Supabase maybeSingle Multiple Rows: Why It Returns Null
maybeSingle() silently returns null instead of throwing an error when multiple rows match. Here's what's actually happening, why PGRST116 fires, and the exact fix.
Supabase .maybeSingle() returns null with multiple rows, and your payments logic quietly breaks
You expect supabase maybeSingle multiple rows to either work or scream at you, not fail silently. Instead, under the wrong conditions it returns null, your logic assumes "no row", and things break in very non-obvious ways
Time to read: ~8 minutes.
In this post I'll walk through how .maybeSingle() broke my Stripe payment verification in production, why multiple rows can lead to null without a clear error, and how to refactor your queries so this never happens to you again.
The real bug: paid user, 402 Payment Required
The symptom was simple: a user paid on Stripe, but my API kept returning 402 Payment Required when they tried to access their report. Stripe showed a fully successful checkout session and payment intent for that user, so billing itself was fine
On the Supabase side, I had a report_payments table where each row mapped a Stripe session to a user and a report. The API used a query like this (simplified):
const { data: payment, error } = await supabase
.from('report_payments')
.select('*')
.eq('user_id', userId)
.eq('report_id', reportId)
.maybeSingle()
if (error) {
throw error
}
if (!payment) {
// No payment → block access
throw createHttpError(402, 'Payment Required')
}
In my head, .maybeSingle() meant: "give me the row if it exists, otherwise null". That matched the mental model "0 or 1 payment per report per user". The problem? For this user, there were actually 71 duplicate rows in report_payments for the same report and user.
What Supabase .maybeSingle() actually does
The Supabase docs describe .maybeSingle() as a way to "retrieve zero or one row of data", and explicitly note that the query result must be zero or one row. Under the hood, these helpers are thin wrappers around PostgREST's "singular vs plural" mode.

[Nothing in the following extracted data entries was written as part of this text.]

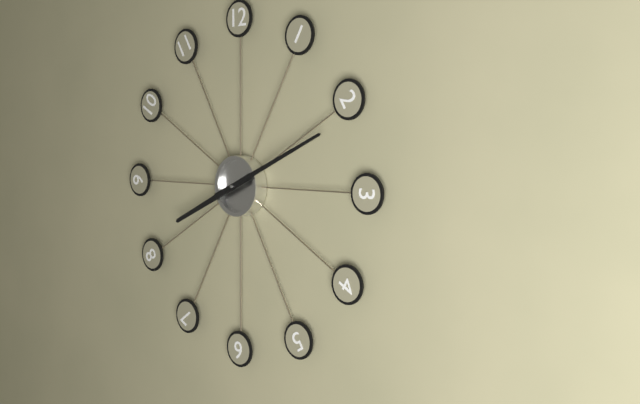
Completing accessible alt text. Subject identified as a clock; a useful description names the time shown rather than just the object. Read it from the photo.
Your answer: 8:11
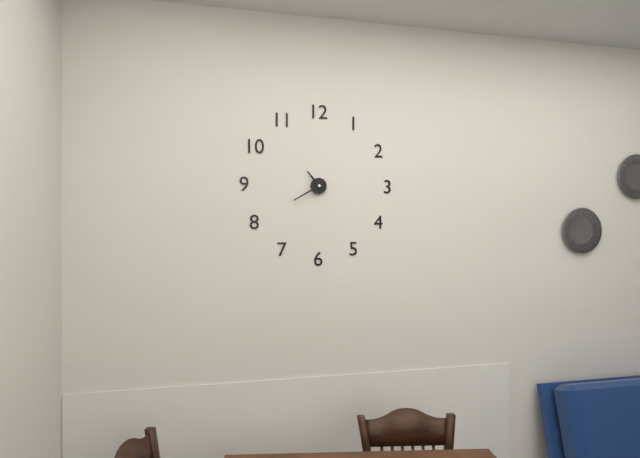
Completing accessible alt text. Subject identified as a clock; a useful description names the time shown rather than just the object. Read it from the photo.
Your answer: 10:40
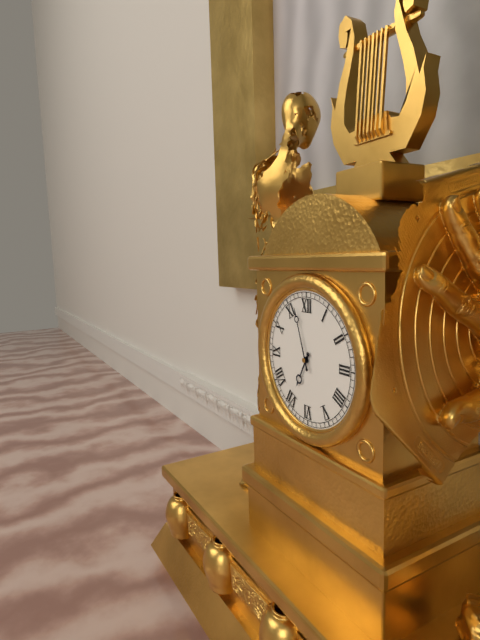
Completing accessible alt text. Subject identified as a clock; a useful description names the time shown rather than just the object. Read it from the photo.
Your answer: 6:57
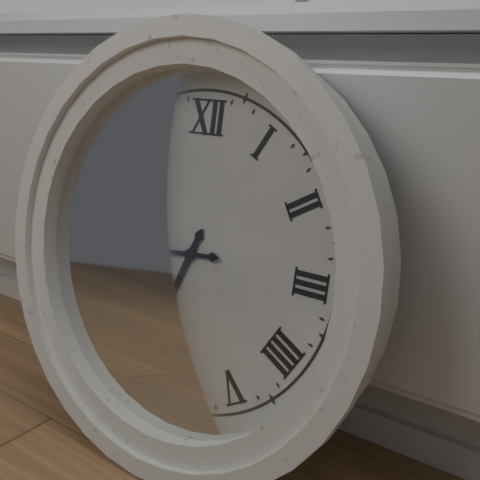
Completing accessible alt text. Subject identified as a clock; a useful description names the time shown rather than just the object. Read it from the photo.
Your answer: 6:44
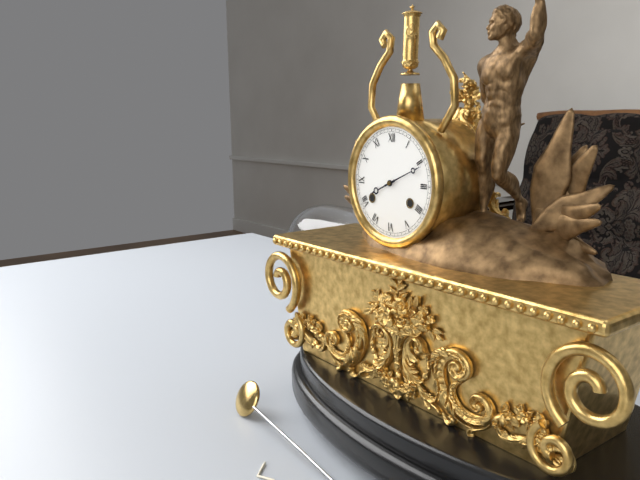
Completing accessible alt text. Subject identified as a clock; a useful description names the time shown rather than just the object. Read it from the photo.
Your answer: 8:11
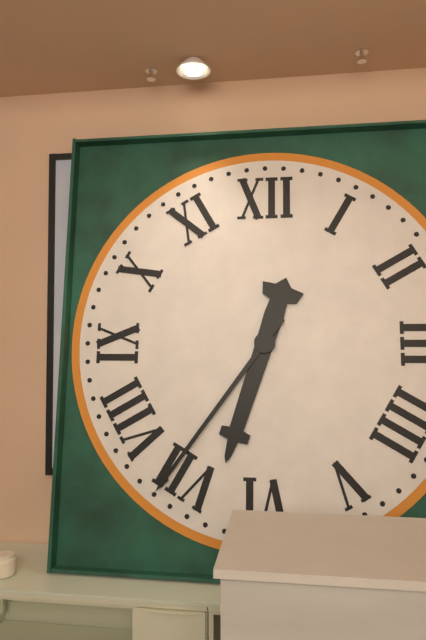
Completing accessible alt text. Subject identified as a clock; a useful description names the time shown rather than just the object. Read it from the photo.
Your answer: 6:36
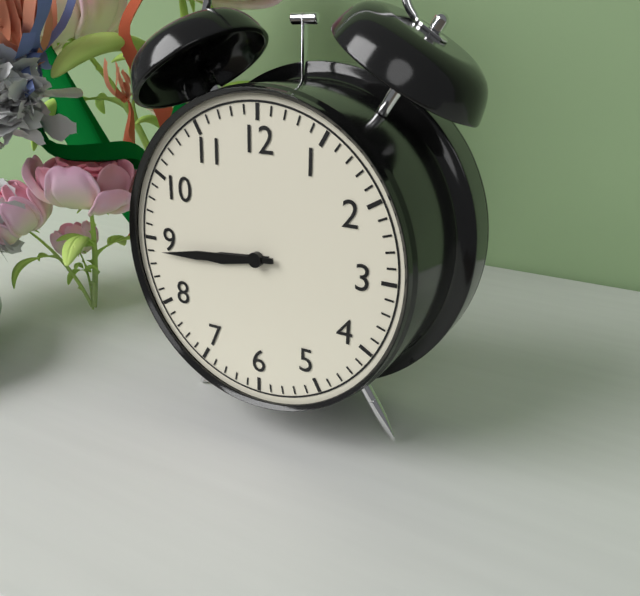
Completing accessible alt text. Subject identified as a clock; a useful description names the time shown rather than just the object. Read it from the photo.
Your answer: 8:44
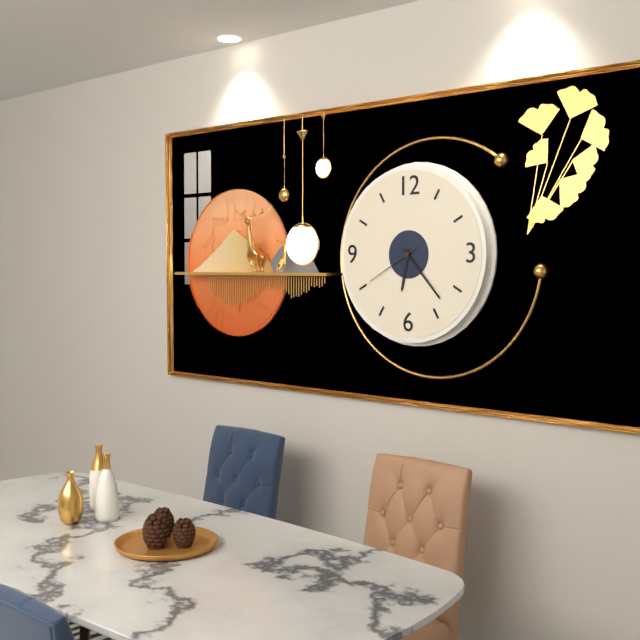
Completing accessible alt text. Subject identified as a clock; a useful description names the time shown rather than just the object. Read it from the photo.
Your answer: 6:23:40
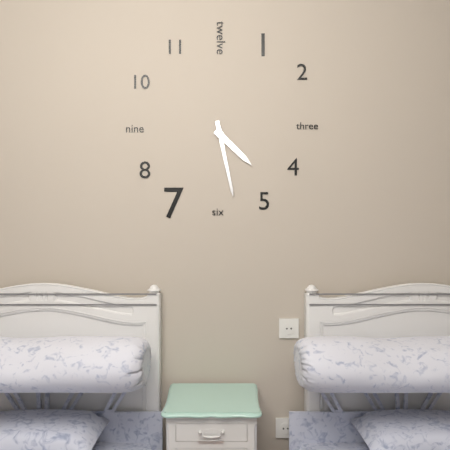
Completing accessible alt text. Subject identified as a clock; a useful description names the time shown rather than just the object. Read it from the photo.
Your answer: 4:28
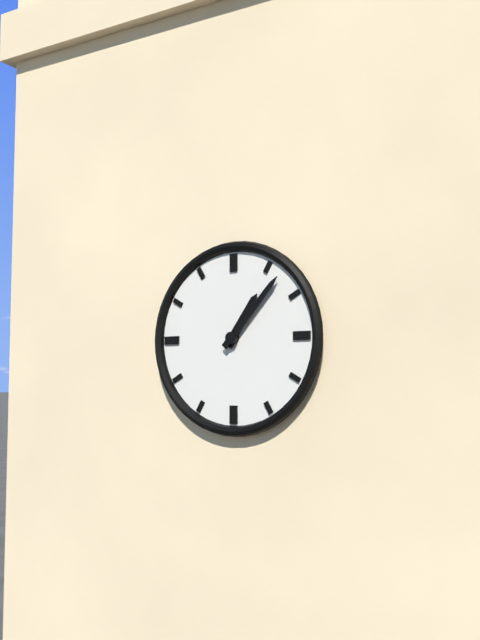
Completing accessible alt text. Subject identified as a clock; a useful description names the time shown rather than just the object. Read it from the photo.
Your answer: 1:07
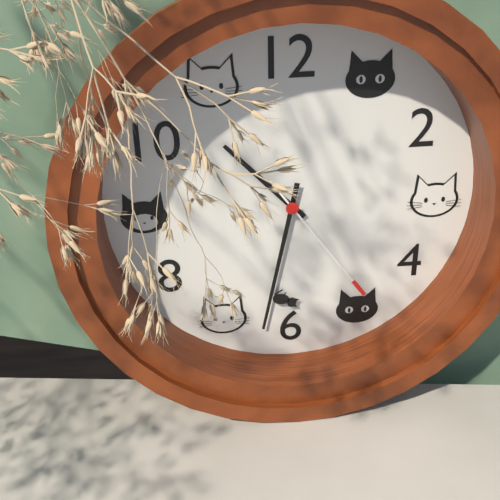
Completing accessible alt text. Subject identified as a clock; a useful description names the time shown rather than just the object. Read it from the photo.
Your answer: 10:32:24
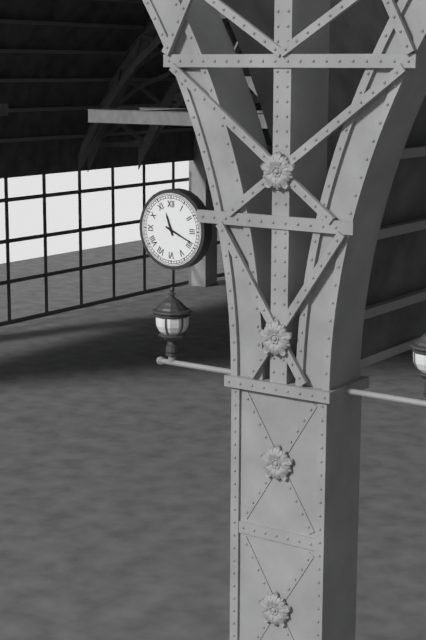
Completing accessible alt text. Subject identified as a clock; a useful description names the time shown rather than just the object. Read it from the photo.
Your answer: 11:19
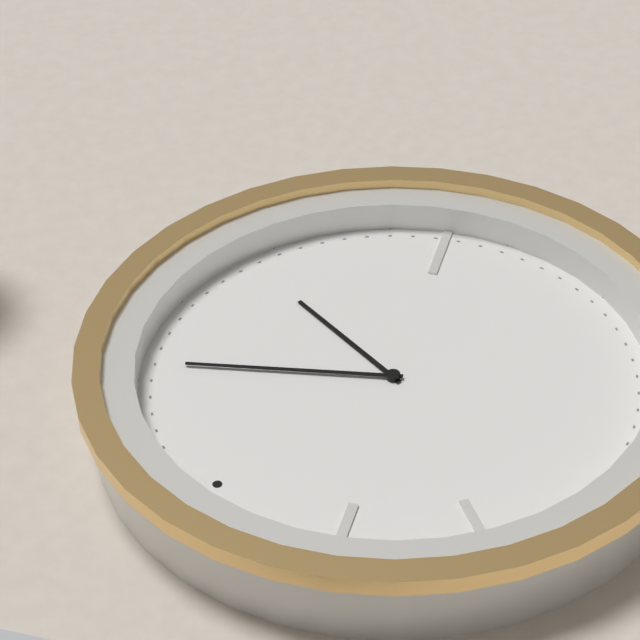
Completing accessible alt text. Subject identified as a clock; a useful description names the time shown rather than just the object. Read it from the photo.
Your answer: 3:08
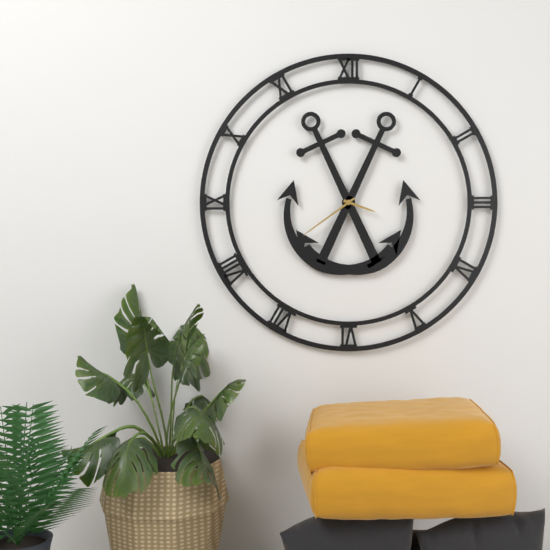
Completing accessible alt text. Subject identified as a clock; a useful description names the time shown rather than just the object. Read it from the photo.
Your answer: 3:39
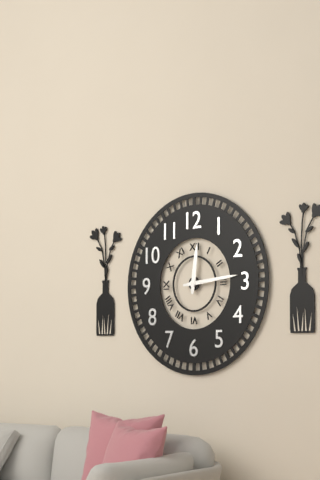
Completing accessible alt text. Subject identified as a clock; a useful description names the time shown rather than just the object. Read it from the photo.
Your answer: 12:14
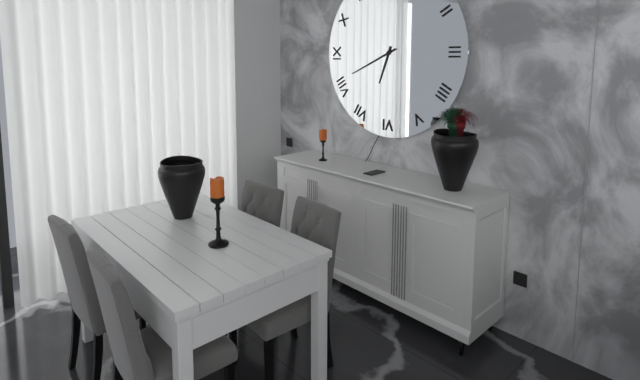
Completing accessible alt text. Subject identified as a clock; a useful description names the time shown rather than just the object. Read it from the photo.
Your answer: 6:41
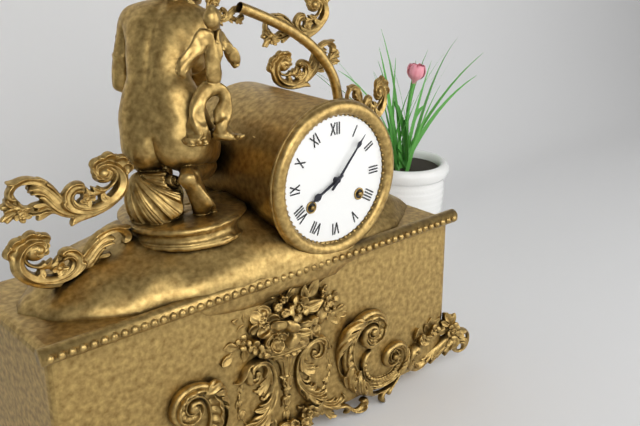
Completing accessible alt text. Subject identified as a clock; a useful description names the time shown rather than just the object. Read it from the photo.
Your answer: 8:07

Conceptually, Supabase's JS client uses these rules for .maybeSingle():
- If exactly one row matches → return that row as an object.
- If zero rows match → return
null. - If more than one row matches → behavior depends on version/config; historically it returns an error, but there are configurations and patterns where you just see
nullplus an error or a confusing status.
The key issue: if your code treats null as "no rows, everything is fine, carry on", you're implicitly assuming your data is clean. The moment duplicates sneak in, null becomes "zero or ambiguous", not "definitely zero".
In my case, I wasn't even checking error once I saw payment === null. I simply assumed "no payment" and returned 402. The user had actually paid 71 times according to my database; my API was the one lying.
How I ended up with 71 duplicate payments
The root cause was not Supabase, it was my Stripe webhook handler Stripe can resend the same event multiple times: network glitches, timeouts, or retries on their side can all trigger duplicate deliveries for the same checkout.session.completed event.
My handler did something like this:
// Inside /api/stripe/webhook
if (event.type === 'checkout.session.completed') {
const session = event.data.object
const { error } = await supabase
.from('report_payments')
.insert({
user_id: session.metadata.user_id,
report_id: session.metadata.report_id,
session_id: session.id,
amount: session.amount_total,
currency: session.currency,
})
if (error) {
console.error('Failed to store payment', error)
}
}
There was no deduplication logic based on session.id, even though that's the natural unique key for a checkout session. If Stripe sent the same event multiple times, I happily inserted multiple rows. Over time, one user ended up with 71 identical report_payments rows.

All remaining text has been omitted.